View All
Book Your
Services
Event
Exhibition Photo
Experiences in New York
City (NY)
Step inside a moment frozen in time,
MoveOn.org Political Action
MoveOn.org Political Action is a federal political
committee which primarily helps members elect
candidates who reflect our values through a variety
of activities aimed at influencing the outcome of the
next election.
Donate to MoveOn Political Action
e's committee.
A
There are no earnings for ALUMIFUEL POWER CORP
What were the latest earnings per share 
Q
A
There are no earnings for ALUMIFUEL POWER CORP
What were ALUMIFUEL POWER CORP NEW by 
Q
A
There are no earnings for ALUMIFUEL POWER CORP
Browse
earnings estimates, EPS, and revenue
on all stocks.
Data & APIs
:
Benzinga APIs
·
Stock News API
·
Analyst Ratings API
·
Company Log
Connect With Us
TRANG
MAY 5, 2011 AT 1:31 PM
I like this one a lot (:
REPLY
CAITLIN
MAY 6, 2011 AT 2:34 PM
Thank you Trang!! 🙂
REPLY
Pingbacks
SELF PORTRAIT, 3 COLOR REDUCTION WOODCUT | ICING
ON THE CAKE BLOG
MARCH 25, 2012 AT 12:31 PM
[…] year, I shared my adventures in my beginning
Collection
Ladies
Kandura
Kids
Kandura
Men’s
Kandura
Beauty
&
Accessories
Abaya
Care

* * * * * * *

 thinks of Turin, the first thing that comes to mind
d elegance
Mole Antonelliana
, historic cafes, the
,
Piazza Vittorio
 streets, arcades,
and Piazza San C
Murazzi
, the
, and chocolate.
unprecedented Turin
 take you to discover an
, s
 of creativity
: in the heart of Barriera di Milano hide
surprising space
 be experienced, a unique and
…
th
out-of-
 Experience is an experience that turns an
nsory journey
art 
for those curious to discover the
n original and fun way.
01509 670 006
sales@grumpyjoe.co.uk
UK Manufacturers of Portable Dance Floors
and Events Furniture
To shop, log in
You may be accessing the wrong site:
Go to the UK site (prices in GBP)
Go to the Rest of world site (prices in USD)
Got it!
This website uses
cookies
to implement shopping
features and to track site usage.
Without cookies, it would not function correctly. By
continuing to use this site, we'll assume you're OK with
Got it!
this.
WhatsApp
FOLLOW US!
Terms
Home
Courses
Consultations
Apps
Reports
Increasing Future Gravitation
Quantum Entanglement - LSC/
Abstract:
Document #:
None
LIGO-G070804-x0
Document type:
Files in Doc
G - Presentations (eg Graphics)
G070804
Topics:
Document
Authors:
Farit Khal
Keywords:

* * * * * * *

• _Work item_:
In the material, start at the line containing "thinks of Turin, the" and end with the line containing "of creativity". Reproduce only those lines, replacing "Turin" with "Torino" and keeping everything else the same.

• _Answer box_:
 thinks of Torino, the first thing that comes to mind
d elegance
Mole Antonelliana
, historic cafes, the
,
Piazza Vittorio
 streets, arcades,
and Piazza San C
Murazzi
, the
, and chocolate.
unprecedented Torino
 take you to discover an
, s
 of creativity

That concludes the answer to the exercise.